**To-do item:**
Below are lines of data, and only some are wanted. Please repeat exactly those from the line that has "X211000Y276500D02*" through the line that has "X192000Y106000D02*".

**Available data:**
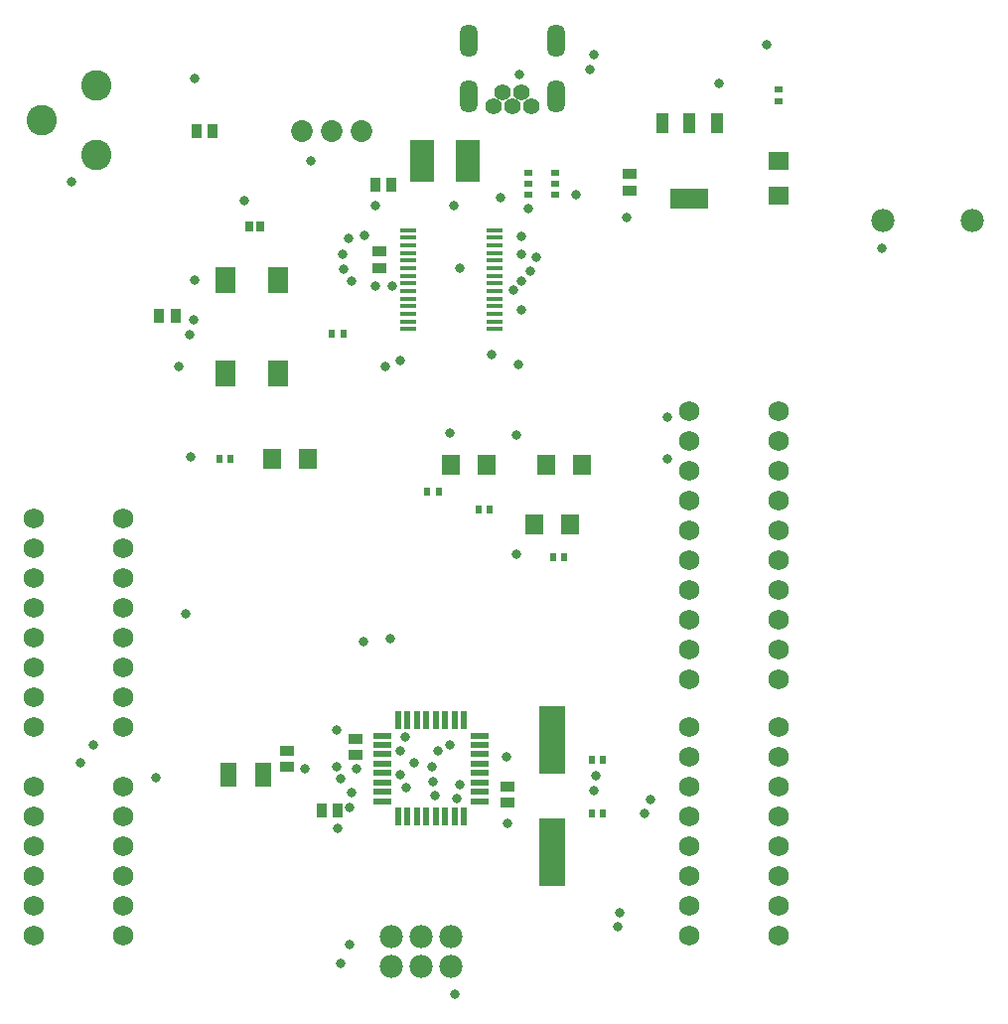
<source format=gts>
G04*
G04 #@! TF.GenerationSoftware,Altium Limited,Altium Designer,20.1.14 (287)*
G04*
G04 Layer_Color=8388736*
%FSLAX25Y25*%
%MOIN*%
G70*
G04*
G04 #@! TF.SameCoordinates,AE2E9B50-125B-4246-99C6-3B409F254E70*
G04*
G04*
G04 #@! TF.FilePolarity,Negative*
G04*
G01*
G75*
%ADD22R,0.02362X0.02756*%
%ADD28R,0.02756X0.02362*%
%ADD34R,0.05700X0.01570*%
%ADD35R,0.06000X0.02200*%
%ADD36R,0.02200X0.06000*%
%ADD37R,0.04737X0.03753*%
%ADD38R,0.09068X0.22847*%
%ADD39R,0.05200X0.07900*%
%ADD40R,0.02956X0.02200*%
%ADD41R,0.03753X0.04737*%
%ADD42R,0.06706X0.08674*%
%ADD43R,0.04100X0.07100*%
%ADD44R,0.13000X0.07100*%
%ADD45R,0.06300X0.07100*%
%ADD46R,0.07100X0.06300*%
%ADD47R,0.08280X0.14186*%
%ADD48R,0.03162X0.03556*%
%ADD49C,0.06800*%
%ADD50C,0.07800*%
%ADD51C,0.07296*%
%ADD52C,0.10249*%
%ADD53C,0.05556*%
%ADD54O,0.05950X0.11099*%
%ADD55C,0.03300*%
D22*
X185937Y209000D02*
D03*
X182000D02*
D03*
X241000Y101000D02*
D03*
X237063D02*
D03*
X241000Y119000D02*
D03*
X237063D02*
D03*
X224063Y187000D02*
D03*
X228000D02*
D03*
X112063Y220000D02*
D03*
X116000D02*
D03*
X199063Y203000D02*
D03*
X203000D02*
D03*
X150000Y262000D02*
D03*
X153937D02*
D03*
D28*
X300000Y340000D02*
D03*
Y343937D02*
D03*
D34*
X204394Y296634D02*
D03*
Y294075D02*
D03*
Y291516D02*
D03*
Y288957D02*
D03*
Y286398D02*
D03*
Y283839D02*
D03*
Y281279D02*
D03*
Y276161D02*
D03*
Y278720D02*
D03*
Y273602D02*
D03*
Y271043D02*
D03*
Y268484D02*
D03*
Y265925D02*
D03*
Y263366D02*
D03*
X175606Y296634D02*
D03*
Y294075D02*
D03*
Y291516D02*
D03*
Y288957D02*
D03*
Y286398D02*
D03*
Y283839D02*
D03*
Y281279D02*
D03*
Y278720D02*
D03*
Y276161D02*
D03*
Y273602D02*
D03*
Y271043D02*
D03*
Y268484D02*
D03*
Y265925D02*
D03*
Y263366D02*
D03*
D35*
X199393Y105000D02*
D03*
Y108100D02*
D03*
Y111300D02*
D03*
Y114400D02*
D03*
Y117600D02*
D03*
Y120700D02*
D03*
Y123900D02*
D03*
Y127000D02*
D03*
X166993D02*
D03*
Y123900D02*
D03*
Y120700D02*
D03*
Y117600D02*
D03*
Y114400D02*
D03*
Y111300D02*
D03*
Y108100D02*
D03*
Y105000D02*
D03*
D36*
X194193Y132200D02*
D03*
X191093D02*
D03*
X187893D02*
D03*
X184793D02*
D03*
X181593D02*
D03*
X178493D02*
D03*
X175293D02*
D03*
X172193D02*
D03*
Y99800D02*
D03*
X175293D02*
D03*
X178493D02*
D03*
X181593D02*
D03*
X184793D02*
D03*
X187893D02*
D03*
X191093D02*
D03*
X194193D02*
D03*
D37*
X166000Y284000D02*
D03*
Y289512D02*
D03*
X209000Y110000D02*
D03*
Y104488D02*
D03*
X250000Y315512D02*
D03*
Y310000D02*
D03*
X158000Y126000D02*
D03*
Y120488D02*
D03*
X135000Y122000D02*
D03*
Y116488D02*
D03*
D38*
X224000Y125402D02*
D03*
Y88000D02*
D03*
D39*
X127000Y114000D02*
D03*
X115200D02*
D03*
D40*
X215846Y316000D02*
D03*
Y312260D02*
D03*
Y308520D02*
D03*
X225000D02*
D03*
Y312260D02*
D03*
Y316000D02*
D03*
D41*
X146488Y102000D02*
D03*
X152000D02*
D03*
X104488Y330000D02*
D03*
X110000D02*
D03*
X164488Y312000D02*
D03*
X170000D02*
D03*
X97512Y268000D02*
D03*
X92000D02*
D03*
D42*
X132000Y248504D02*
D03*
X114284D02*
D03*
X132000Y280000D02*
D03*
X114284D02*
D03*
D43*
X279100Y332494D02*
D03*
X270000D02*
D03*
X260900D02*
D03*
D44*
X270000Y307294D02*
D03*
D45*
X229800Y198000D02*
D03*
X218000D02*
D03*
X141800Y220000D02*
D03*
X130000D02*
D03*
X201800Y218000D02*
D03*
X190000D02*
D03*
X233800D02*
D03*
X222000D02*
D03*
D46*
X300000Y308200D02*
D03*
Y320000D02*
D03*
D47*
X180323D02*
D03*
X195677D02*
D03*
D48*
X126000Y298000D02*
D03*
X122063D02*
D03*
D49*
X50000Y110000D02*
D03*
Y100000D02*
D03*
Y90000D02*
D03*
Y80000D02*
D03*
Y70000D02*
D03*
Y60000D02*
D03*
X80000D02*
D03*
Y70000D02*
D03*
Y80000D02*
D03*
Y90000D02*
D03*
Y100000D02*
D03*
Y110000D02*
D03*
X270000Y60000D02*
D03*
Y70000D02*
D03*
Y80000D02*
D03*
Y90000D02*
D03*
Y100000D02*
D03*
Y110000D02*
D03*
Y120000D02*
D03*
Y130000D02*
D03*
X300000Y146000D02*
D03*
Y156000D02*
D03*
Y166000D02*
D03*
Y176000D02*
D03*
Y186000D02*
D03*
Y196000D02*
D03*
Y206000D02*
D03*
Y216000D02*
D03*
Y226000D02*
D03*
Y236000D02*
D03*
X50000Y200000D02*
D03*
Y190000D02*
D03*
Y180000D02*
D03*
Y170000D02*
D03*
Y160000D02*
D03*
Y150000D02*
D03*
Y140000D02*
D03*
Y130000D02*
D03*
X300000Y60000D02*
D03*
Y70000D02*
D03*
Y80000D02*
D03*
Y90000D02*
D03*
Y100000D02*
D03*
Y110000D02*
D03*
Y120000D02*
D03*
Y130000D02*
D03*
X80000D02*
D03*
Y140000D02*
D03*
Y150000D02*
D03*
Y160000D02*
D03*
Y170000D02*
D03*
Y180000D02*
D03*
Y190000D02*
D03*
Y200000D02*
D03*
X270000Y236000D02*
D03*
Y226000D02*
D03*
Y216000D02*
D03*
Y206000D02*
D03*
Y196000D02*
D03*
Y186000D02*
D03*
Y176000D02*
D03*
Y166000D02*
D03*
Y156000D02*
D03*
Y146000D02*
D03*
D50*
X170000Y49500D02*
D03*
Y59500D02*
D03*
X180000Y49500D02*
D03*
Y59500D02*
D03*
X190000Y49500D02*
D03*
Y59500D02*
D03*
X365000Y300000D02*
D03*
X335000D02*
D03*
D51*
X140000Y330000D02*
D03*
X150000D02*
D03*
X160000D02*
D03*
D52*
X52396Y333550D02*
D03*
X70900Y345330D02*
D03*
Y321830D02*
D03*
D53*
X216799Y338078D02*
D03*
X210500D02*
D03*
X204201D02*
D03*
X213650Y342802D02*
D03*
X207350D02*
D03*
D54*
X225067Y360322D02*
D03*
Y341621D02*
D03*
X195933D02*
D03*
Y360322D02*
D03*
D55*
X191232Y40011D02*
D03*
X101000Y168000D02*
D03*
X334500Y290500D02*
D03*
X213000Y349000D02*
D03*
X238000Y355500D02*
D03*
X143000Y320000D02*
D03*
X62500Y313000D02*
D03*
X102296Y261444D02*
D03*
X155500Y294000D02*
D03*
X153500Y288500D02*
D03*
X213500Y279500D02*
D03*
X218500Y287500D02*
D03*
X156500Y279500D02*
D03*
X173000Y253000D02*
D03*
X212500Y251500D02*
D03*
X262500Y220000D02*
D03*
Y234000D02*
D03*
X246500Y67500D02*
D03*
X255000Y101000D02*
D03*
X177500Y118000D02*
D03*
X184500Y107000D02*
D03*
X189500Y124000D02*
D03*
X173000Y114000D02*
D03*
Y122000D02*
D03*
X156000Y103000D02*
D03*
X151500Y116500D02*
D03*
X91000Y113000D02*
D03*
X70000Y124000D02*
D03*
X153000Y50500D02*
D03*
X65500Y118000D02*
D03*
X161000Y295000D02*
D03*
X213500Y288500D02*
D03*
X203500Y255000D02*
D03*
X170150Y277901D02*
D03*
X193000Y284000D02*
D03*
X154000Y283500D02*
D03*
X213500Y294500D02*
D03*
X211000Y276500D02*
D03*
X213500Y270000D02*
D03*
X168000Y251000D02*
D03*
X208500Y120000D02*
D03*
X193000Y110500D02*
D03*
X153000Y112500D02*
D03*
X151500Y129000D02*
D03*
X246000Y63000D02*
D03*
X164500Y278000D02*
D03*
X174500Y126500D02*
D03*
X103500Y266500D02*
D03*
X104000Y280000D02*
D03*
X183500Y116500D02*
D03*
X192000Y106000D02*
D03*
X152000Y96000D02*
D03*
X141000Y116000D02*
D03*
X209000Y97500D02*
D03*
X216500Y283000D02*
D03*
X212000Y228000D02*
D03*
X232000Y308500D02*
D03*
X189500Y228500D02*
D03*
X102500Y220500D02*
D03*
X216000Y304000D02*
D03*
X206500Y307500D02*
D03*
X98500Y251000D02*
D03*
X236500Y350500D02*
D03*
X191000Y305000D02*
D03*
X164500D02*
D03*
X249000Y301000D02*
D03*
X104000Y347500D02*
D03*
X120500Y306500D02*
D03*
X296000Y359000D02*
D03*
X280000Y346000D02*
D03*
X212000Y188000D02*
D03*
X169500Y159500D02*
D03*
X158150Y116000D02*
D03*
X156500Y108000D02*
D03*
X156000Y57000D02*
D03*
X175000Y109500D02*
D03*
X160500Y158500D02*
D03*
X185500Y122000D02*
D03*
X184000Y111500D02*
D03*
X238000Y108500D02*
D03*
X238500Y113500D02*
D03*
X257000Y105500D02*
D03*
M02*

</source>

**Expected answer:**
X211000Y276500D02*
D03*
X213500Y270000D02*
D03*
X168000Y251000D02*
D03*
X208500Y120000D02*
D03*
X193000Y110500D02*
D03*
X153000Y112500D02*
D03*
X151500Y129000D02*
D03*
X246000Y63000D02*
D03*
X164500Y278000D02*
D03*
X174500Y126500D02*
D03*
X103500Y266500D02*
D03*
X104000Y280000D02*
D03*
X183500Y116500D02*
D03*
X192000Y106000D02*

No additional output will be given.